Russian PACE delegation members Leonid Slutsky and Sergey Naryshkin

© Anna Isakova/ Russian State Duma press service/TASS

STRASBOURG, January 28. /TASS/. The Monitoring Committee of the Parliamentary Assembly of the Council of Europe (PACE) has supported an amendment on stripping the Russian Federation’s delegation of the right of vote and its exclusion from the PACE governing bodies in 2015, deputy head of the Russian delegation Leonid Slutsky said Wednesday.

"This amendment was passed by only one vote. The rapporteur on Russia’s credentials, Stefan Shennah, recognized it as destructive and destroying the entire architecture of the resolution," Slutsky, who is the Committee’s member from Russia, said.

He said Russia’s delegation still has a chance to solve the situation and achieve the return of powers in PACE at the assembly’s session.

At the same time, the Russian lawmaker again confirmed Russia’s position that should PACE deprive Russia of the right to vote, the Russian delegation will leave Strasbourg and freeze all its relations with the Assembly by the end of 2015.

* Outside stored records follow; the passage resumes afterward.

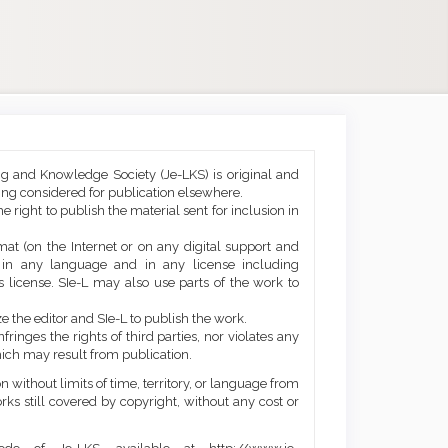
ng and Knowledge Society (Je-LKS) is original and
eing considered for publication elsewhere.
he right to publish the material sent for inclusion in
mat (on the Internet or on any digital support and
, in any language and in any license including
 license. SIe-L may also use parts of the work to
e the editor and SIe-L to publish the work.
ringes the rights of third parties, nor violates any
ich may result from publication.
 without limits of time, territory, or language from
orks still covered by copyright, without any cost or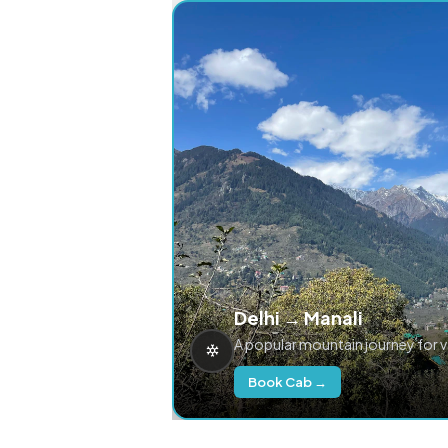
Delhi → Manali
A popular mountain journey for 
Book Cab →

Russia’s dialogue with PACE was suspended in April last year when the assembly stripped it of voting rights until January 2015 following Crimea’s reunification with Russia, suspending its right to be represented in the assembly’s leading bodies and to participate in election observation missions.

Russian parliamentary delegates than left the session before its official completion as a gesture of protest and refused to take part in future PACE activities, ignoring the assembly's summer and autumn sessions. At the current session, opened on January 26, the powers of all delegations are to be formally re-affirmed.

The rights of the Russian delegation were called in question at the initiative of British MP Robert Walter, who argued that the sanctions imposed in April should be continued. He was supported by a group of more than 30 PACE members, who rose from their seats. Under the rules a motion to dispute the powers of a delegation to PACE requires support from at least 30 delegates representing at least five countries and two political groups at the assembly.

After that the Russian delegation’s powers were handed over to the PACE monitoring committee for drafting a report.